Un simple test sanguin suffira bientôt à identifier le sexe d'un enfant, dès le début de la grossesse, a-t-on appris jeudi. C'est une équipe de scientifiques sud-coréens, dont l'étude est publiée dans la revue Federation of American Societies for Experimental Biology, qui a réussi à déterminer dans les toutes premières semaines de la conception si le foetus sera un garçon ou une fille.

Pour les parents impatients de savoir le sexe de leur bébé, c'est sans doute une bonne nouvelle. Actuellement, il faut généralement attendre au moins 12 semaines avant d'être fixé, quand l'échographie parvient à montrer les organes génitaux.

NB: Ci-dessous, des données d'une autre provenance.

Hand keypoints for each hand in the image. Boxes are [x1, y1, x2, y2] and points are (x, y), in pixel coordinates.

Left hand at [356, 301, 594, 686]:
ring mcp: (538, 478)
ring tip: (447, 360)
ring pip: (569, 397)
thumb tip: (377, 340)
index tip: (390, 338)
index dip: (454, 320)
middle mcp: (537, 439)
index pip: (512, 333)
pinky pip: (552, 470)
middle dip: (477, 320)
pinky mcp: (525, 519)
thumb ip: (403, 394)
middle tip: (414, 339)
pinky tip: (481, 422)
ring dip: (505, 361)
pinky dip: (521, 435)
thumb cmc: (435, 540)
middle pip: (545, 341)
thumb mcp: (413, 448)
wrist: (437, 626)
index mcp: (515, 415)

Mais, à part assouvir la curiosité des parents - fort compréhensible -, pourquoi serait-il si urgent de connaître le sexe du bébé? On ne peut arrêter le progrès, c'est vrai, mais encore faut-il que le progrès procure plus d'avantages que d'inconvénients. Et inconvénient il y a, dans ce cas-ci.

Car cette avancée médicale soulève une question éthique.

Au Québec, le recours à l'avortement est fréquent et facile à obtenir. En 2010, l'Institut de la statistique du Québec en a recensé 26 124, contre 88 300 naissances. Exprimé autrement, cela signifie que pour 100 foetus conçus, il y a eu 23 interruptions de grossesse. Le nombre d'avortements est en régression depuis quelques années, après avoir atteint un sommet de 29 140 en 2002, mais il reste élevé. Les motifs invoqués pour mettre fin à une grossesse ne sont pas que d'ordre médical: situation économique précaire, instabilité du couple, volonté de poursuivre une carrière, désir de ne pas avoir un (autre) enfant...

Toutefois, présentement, lorsqu'une femme enceinte peut se faire confirmer le sexe de l'enfant au Québec, au quatrième mois de gestation, il se fait tard pour se faire avorter. Au Québec, les interruptions de grossesse sont habituellement pratiquées jusqu'à la 14e semaine.

Admettons qu'un couple rêve d'avoir un garçon. Dès que la femme devient enceinte, elle se fait prélever un échantillon de sang pour connaître rapidement le sexe du foetus. Résultat: féminin. Si le couple n'est pas réfractaire à l'avortement - et il y en a visiblement beaucoup au Québec si on se fie aux statistiques -, sera-t-il tenté de faire interrompre la grossesse afin de recommencer dans l'espoir d'avoir un garçon? On pourrait le penser.

La sélection du sexe du bébé est déjà en cours dans d'autres parties du globe. On connaît bien la politique de l'enfant unique en vigueur en Chine, qui pousse les familles à privilégier la naissance d'un fils, d'où la surreprésentation de garçons par rapport aux filles.

Bien sûr, il ne s'agit pas de remettre en question le droit du libre choix à l'avortement accordé aux Québécoises. Mais on peut se demander si la possibilité de connaître le sexe du bébé aussi tôt ne serait pas un incitatif supplémentaire, et superflu, à renoncer à mener une grossesse à terme.